Гольдин представил рассеянный свет, пыльные страницы, блестящий снег, буквы, серый ветер, бредущего по дороге Сергея Владимировича, Катю в рваных джинсах, Сонин голос… Какие-то кусочки реального мира, которые вполне могли им не быть. Довольно быстро, ещё до возвращения Новикова, он заснул.
Утром следующего дня они решали, когда лучше сойти: на станции Инзер, поближе к горе, но поздно ночью, или в Белорецке, откуда добираться до пункта назначения сложнее, зато можно перекантоваться у родственников Сергея Владимировича.
– А они нас ждут?
– Нет, но будут счастливы.
– Ну, тогда стоит их посетить?
Миша был против высадки в Инзере. Кроме того, гора Ямантау вполне могла оказаться в какой-нибудь запретной зоне: по словам проводника из соседнего вагона, «майора в отставке», там располагался то ли секретный институт, то ли военный завод.
– Было бы логично собрать предварительную информацию… – Новиков ещё некоторое время пребывал в сомнениях, а потом согласился на Белорецк.
Старик больше не говорил про дверь, потустороннюю Катю и вообще про что-либо мистическое. Видимо, посчитал, что здесь и так всё ясно. «Снова заманил на середину реки и бросил, – Миша устал обижаться. – Продолжаем плыть по течению».
Сергей Владимирович перебирал бумаги, что-то отмечал в блокноте, долго изучал «маршрут» по ветхой военной карте: на ней были отмечены деревеньки, «давно утратившие статус и жителей».

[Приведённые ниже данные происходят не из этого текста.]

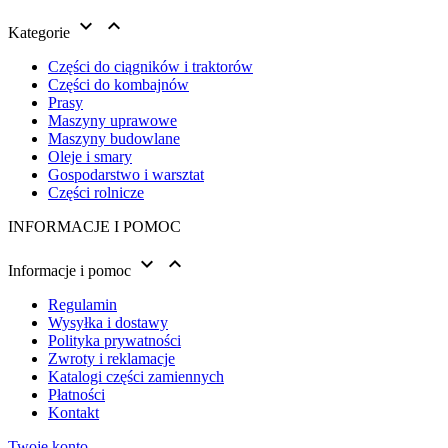


Kategorie
Części do ciągników i traktorów
Części do kombajnów
Prasy
Maszyny uprawowe
Maszyny budowlane
Oleje i smary
Gospodarstwo i warsztat
Części rolnicze
INFORMACJE I POMOC


Informacje i pomoc
Regulamin
Wysyłka i dostawy
Polityka prywatności
Zwroty i reklamacje
Katalogi części zamiennych
Płatności
Kontakt
Twoje konto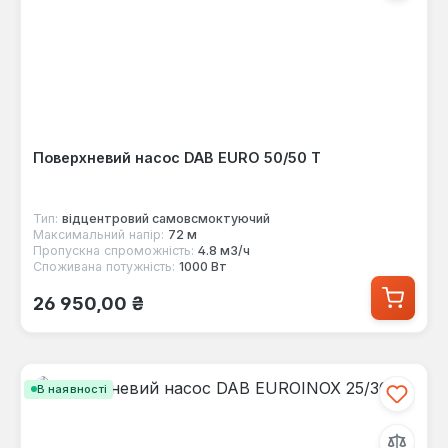
Поверхневий насос DAB EURO 50/50 T
Тип:
відцентровий самовсмоктуючий
Максимальний напір:
72 м
Пропускна спроможність:
4.8 м3/ч
Споживана потужність:
1000 Вт
Звичайна ціна:
26 950,00 ₴
В наявності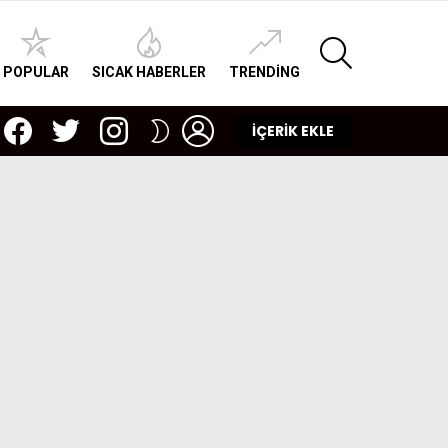
SEARCH
POPULAR
SICAK HABERLER
TRENDING
facebook
twitter
instagram
LOGIN
SWITCH
İÇERİK EKLE
SKIN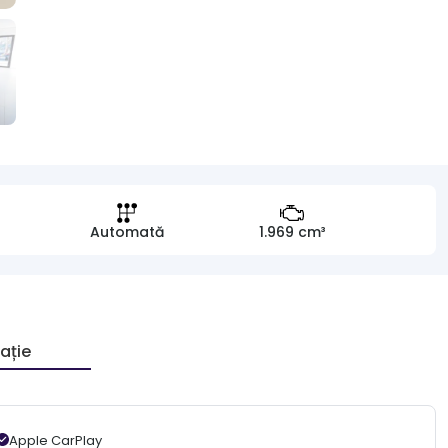
Automată
1.969 cm³
ație
Apple CarPlay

Гольдин смотрел в окно, удивляясь бесконечности полей. Раньше он не задумывался об этой безграничности – мнимой, но навязчивой. Скрыться от неё можно в самолете. Но теперь отступать некуда, и гектары придорожных полей, то приближаясь вплотную к дороге, то отступая за безлесые холмы, комкали перспективу, не давая сосредоточиться на созерцании мутного горизонта. Казалось, пейзаж вот-вот сморит наблюдателя и прямо сквозь стекло затянет в свои просторы…
Сергей Владимирович, скорее всего, назвал бы это слиянием с пространством бескрайних полей. «Но какой в этом смысл, почему и для чего я запутался в исторгнутых ими невидимых нитях?»
– Весь вопрос в том, а надо ли тебе иметь представление об этой безграничности? – Новиков не придал значения Мишиным страхам. – Что от этого меняется в человеке, в какую сторону?
Гольдин не знал, что ответить.
– Тебя никто никуда не утащит. Если я не ошибаюсь, раствориться суждено исполнившему своё предназначение. А ты только начинаешь понимать суть своих… э-э-э… жизненных задач.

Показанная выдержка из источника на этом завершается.